_The input_
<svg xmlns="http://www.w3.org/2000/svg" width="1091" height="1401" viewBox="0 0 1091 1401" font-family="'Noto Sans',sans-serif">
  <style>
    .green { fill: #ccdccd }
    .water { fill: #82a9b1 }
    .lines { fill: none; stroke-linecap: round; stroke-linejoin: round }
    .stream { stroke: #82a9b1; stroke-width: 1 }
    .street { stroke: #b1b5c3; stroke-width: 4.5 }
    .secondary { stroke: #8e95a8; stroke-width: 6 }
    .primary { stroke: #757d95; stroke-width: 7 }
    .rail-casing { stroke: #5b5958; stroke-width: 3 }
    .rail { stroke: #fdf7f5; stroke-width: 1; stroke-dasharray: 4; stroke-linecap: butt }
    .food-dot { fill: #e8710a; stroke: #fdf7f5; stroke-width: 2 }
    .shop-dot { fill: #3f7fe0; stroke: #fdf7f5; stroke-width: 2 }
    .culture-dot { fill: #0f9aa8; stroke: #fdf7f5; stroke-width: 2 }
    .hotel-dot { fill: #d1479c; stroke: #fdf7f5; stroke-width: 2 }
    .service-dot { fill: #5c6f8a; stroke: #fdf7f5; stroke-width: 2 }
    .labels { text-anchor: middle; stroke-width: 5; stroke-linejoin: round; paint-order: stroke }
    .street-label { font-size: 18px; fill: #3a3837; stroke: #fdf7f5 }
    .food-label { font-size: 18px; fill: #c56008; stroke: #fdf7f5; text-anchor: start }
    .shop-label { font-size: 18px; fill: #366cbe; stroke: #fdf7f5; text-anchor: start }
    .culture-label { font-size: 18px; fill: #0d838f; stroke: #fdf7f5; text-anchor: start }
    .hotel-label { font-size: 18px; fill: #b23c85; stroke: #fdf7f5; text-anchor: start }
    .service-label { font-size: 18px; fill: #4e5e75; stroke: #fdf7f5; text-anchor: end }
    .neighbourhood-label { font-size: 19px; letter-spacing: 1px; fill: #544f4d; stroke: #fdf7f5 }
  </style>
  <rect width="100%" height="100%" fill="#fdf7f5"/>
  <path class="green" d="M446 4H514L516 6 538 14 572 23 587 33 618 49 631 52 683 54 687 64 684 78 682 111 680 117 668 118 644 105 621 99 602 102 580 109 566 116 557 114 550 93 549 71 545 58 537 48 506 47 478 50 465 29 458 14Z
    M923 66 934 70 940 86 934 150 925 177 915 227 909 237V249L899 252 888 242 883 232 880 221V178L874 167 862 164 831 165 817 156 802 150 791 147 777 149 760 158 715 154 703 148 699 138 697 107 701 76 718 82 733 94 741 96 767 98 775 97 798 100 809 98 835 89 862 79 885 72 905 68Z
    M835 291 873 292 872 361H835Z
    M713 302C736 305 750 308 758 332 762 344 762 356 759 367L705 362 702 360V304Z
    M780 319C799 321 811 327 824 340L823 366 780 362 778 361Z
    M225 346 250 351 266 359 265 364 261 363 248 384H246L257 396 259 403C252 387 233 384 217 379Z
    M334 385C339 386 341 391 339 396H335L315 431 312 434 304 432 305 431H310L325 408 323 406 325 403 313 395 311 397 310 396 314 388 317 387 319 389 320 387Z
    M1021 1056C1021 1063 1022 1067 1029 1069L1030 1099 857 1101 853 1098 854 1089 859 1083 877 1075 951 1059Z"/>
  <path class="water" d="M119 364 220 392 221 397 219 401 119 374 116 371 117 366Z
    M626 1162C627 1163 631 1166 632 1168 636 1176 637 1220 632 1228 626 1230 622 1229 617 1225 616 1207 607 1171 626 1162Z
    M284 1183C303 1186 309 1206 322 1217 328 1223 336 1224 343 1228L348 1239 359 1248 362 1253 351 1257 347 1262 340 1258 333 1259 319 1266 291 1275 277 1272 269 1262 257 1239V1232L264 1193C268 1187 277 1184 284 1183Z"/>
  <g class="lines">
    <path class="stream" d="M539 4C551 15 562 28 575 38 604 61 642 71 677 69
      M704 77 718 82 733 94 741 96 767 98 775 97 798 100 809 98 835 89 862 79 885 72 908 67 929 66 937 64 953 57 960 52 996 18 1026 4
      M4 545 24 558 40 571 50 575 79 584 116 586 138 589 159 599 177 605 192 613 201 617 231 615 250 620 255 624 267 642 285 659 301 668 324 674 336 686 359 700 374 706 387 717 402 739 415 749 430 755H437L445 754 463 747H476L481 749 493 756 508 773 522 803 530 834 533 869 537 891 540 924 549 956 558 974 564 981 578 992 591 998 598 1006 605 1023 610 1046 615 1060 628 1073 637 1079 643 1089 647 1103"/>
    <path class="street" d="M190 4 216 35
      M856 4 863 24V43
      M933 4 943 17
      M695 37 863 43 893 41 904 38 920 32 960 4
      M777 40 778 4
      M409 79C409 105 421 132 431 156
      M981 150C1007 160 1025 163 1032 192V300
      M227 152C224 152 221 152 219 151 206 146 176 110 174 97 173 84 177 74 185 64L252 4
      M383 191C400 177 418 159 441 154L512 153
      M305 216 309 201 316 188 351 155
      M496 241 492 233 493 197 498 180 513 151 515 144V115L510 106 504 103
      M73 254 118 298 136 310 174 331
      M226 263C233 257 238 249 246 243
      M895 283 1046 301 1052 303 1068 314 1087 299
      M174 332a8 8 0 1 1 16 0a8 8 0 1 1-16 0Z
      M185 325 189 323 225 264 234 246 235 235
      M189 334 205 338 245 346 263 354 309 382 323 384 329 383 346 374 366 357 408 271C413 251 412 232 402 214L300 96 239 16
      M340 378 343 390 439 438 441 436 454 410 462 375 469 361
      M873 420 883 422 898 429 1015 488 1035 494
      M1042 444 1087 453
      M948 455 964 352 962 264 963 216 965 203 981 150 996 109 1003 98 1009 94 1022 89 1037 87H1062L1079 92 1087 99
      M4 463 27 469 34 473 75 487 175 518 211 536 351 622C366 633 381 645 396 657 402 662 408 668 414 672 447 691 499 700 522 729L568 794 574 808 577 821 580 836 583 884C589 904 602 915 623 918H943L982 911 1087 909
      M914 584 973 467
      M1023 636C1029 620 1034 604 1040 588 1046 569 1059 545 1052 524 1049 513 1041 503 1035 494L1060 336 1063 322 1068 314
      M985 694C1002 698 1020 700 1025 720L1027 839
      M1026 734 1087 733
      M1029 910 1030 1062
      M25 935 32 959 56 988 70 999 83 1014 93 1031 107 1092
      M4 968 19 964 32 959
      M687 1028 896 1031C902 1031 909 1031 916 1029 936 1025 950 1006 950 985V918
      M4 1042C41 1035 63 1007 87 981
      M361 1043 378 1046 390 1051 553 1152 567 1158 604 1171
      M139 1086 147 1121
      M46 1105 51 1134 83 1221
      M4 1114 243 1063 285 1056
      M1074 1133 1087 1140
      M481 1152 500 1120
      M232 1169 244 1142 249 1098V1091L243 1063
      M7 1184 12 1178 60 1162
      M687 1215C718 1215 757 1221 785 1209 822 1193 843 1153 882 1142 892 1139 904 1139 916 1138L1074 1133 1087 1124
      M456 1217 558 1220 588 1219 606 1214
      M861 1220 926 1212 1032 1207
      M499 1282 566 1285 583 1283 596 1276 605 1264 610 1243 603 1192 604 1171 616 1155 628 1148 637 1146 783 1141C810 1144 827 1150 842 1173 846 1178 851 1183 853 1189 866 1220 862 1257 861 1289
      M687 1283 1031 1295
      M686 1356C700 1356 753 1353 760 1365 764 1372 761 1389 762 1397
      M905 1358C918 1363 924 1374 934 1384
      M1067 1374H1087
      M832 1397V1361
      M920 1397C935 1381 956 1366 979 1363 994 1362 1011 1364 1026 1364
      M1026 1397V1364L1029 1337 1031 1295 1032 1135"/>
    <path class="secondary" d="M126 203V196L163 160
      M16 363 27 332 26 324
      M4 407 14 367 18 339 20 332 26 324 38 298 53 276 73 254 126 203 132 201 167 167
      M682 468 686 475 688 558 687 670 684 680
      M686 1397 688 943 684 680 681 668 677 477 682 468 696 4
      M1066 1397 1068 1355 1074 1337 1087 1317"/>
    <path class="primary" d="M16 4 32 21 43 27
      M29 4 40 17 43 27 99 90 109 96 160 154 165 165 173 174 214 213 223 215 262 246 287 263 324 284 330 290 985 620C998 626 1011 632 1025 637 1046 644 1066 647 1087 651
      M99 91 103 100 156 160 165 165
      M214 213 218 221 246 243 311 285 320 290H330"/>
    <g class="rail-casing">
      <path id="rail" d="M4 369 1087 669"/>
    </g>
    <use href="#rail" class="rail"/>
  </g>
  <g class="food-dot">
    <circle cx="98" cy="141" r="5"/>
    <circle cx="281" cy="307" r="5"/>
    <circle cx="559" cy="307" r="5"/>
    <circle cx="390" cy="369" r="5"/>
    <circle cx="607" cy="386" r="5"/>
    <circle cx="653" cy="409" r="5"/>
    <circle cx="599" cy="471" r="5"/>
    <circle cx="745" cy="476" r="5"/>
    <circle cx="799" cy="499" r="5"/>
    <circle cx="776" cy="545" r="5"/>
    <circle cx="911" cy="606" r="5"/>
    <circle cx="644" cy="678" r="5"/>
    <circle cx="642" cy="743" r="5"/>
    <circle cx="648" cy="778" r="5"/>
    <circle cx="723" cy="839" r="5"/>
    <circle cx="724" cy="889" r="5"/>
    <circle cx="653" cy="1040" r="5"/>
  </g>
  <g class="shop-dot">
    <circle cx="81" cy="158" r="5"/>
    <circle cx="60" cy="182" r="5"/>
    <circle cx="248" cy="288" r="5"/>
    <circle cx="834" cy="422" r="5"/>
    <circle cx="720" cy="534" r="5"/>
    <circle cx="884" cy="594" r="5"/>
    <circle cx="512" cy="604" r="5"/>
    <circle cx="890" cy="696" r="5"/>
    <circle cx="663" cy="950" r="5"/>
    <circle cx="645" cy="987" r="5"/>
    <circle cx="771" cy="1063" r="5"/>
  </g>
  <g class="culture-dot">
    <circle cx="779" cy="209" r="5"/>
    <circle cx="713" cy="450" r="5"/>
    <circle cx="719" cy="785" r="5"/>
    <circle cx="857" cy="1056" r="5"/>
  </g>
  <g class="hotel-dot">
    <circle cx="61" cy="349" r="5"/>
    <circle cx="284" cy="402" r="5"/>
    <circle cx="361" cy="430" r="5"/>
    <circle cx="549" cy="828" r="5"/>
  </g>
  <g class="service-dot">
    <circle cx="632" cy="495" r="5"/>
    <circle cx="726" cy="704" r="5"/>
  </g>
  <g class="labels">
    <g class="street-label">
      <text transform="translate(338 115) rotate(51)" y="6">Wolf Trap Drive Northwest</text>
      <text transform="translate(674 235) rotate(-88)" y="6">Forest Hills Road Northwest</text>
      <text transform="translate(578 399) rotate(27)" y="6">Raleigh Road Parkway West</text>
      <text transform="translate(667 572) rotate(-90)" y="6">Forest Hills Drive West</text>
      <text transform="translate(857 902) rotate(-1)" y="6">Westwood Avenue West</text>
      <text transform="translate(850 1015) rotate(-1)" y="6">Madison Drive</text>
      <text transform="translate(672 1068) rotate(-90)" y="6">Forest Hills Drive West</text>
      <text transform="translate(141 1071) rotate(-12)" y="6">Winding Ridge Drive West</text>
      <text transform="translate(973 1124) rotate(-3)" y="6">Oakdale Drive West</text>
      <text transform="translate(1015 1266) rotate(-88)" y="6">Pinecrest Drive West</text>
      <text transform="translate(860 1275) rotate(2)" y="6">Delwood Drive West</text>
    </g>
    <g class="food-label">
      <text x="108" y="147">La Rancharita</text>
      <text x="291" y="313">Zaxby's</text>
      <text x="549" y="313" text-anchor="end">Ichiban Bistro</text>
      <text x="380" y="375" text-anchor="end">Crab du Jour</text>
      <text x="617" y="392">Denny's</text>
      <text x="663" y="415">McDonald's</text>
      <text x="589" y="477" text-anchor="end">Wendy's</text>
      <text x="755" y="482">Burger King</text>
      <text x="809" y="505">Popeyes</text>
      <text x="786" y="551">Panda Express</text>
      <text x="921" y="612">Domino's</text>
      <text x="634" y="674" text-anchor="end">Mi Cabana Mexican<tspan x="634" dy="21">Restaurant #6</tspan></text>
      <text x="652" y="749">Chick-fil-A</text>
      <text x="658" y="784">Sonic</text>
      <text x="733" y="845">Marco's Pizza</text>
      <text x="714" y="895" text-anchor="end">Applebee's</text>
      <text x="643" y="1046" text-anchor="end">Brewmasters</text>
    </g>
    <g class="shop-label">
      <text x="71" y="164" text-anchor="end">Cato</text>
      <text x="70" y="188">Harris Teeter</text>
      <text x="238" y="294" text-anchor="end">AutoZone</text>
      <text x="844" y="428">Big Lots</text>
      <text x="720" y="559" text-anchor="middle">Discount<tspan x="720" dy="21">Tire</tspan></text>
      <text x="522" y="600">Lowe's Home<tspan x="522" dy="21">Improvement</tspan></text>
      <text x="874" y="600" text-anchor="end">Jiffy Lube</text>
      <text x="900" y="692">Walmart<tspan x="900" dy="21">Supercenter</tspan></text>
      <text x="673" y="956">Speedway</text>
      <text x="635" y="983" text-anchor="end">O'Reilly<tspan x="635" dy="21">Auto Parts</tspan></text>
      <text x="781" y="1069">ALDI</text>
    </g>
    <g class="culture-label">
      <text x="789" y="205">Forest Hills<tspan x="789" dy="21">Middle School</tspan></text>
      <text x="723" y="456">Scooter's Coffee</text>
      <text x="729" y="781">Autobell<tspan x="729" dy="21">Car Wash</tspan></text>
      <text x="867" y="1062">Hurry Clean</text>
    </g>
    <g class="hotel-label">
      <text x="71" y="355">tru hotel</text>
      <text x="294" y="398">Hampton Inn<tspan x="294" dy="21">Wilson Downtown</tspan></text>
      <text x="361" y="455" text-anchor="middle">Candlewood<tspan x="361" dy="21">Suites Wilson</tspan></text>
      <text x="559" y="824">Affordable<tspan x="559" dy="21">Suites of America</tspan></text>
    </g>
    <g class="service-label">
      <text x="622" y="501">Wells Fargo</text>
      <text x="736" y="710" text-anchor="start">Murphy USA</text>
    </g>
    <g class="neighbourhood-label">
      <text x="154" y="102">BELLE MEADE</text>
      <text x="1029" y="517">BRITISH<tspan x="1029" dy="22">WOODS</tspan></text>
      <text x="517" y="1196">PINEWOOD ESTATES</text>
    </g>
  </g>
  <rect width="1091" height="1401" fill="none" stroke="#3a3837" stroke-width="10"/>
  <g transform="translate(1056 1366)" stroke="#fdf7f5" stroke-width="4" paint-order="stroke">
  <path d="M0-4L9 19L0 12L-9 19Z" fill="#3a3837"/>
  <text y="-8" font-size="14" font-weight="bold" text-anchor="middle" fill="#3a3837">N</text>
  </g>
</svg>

_Problem to solve_
Wherever a line in the data above holds the word "lines", copy that line.

_Worked solution_
    .lines { fill: none; stroke-linecap: round; stroke-linejoin: round }
  <g class="lines">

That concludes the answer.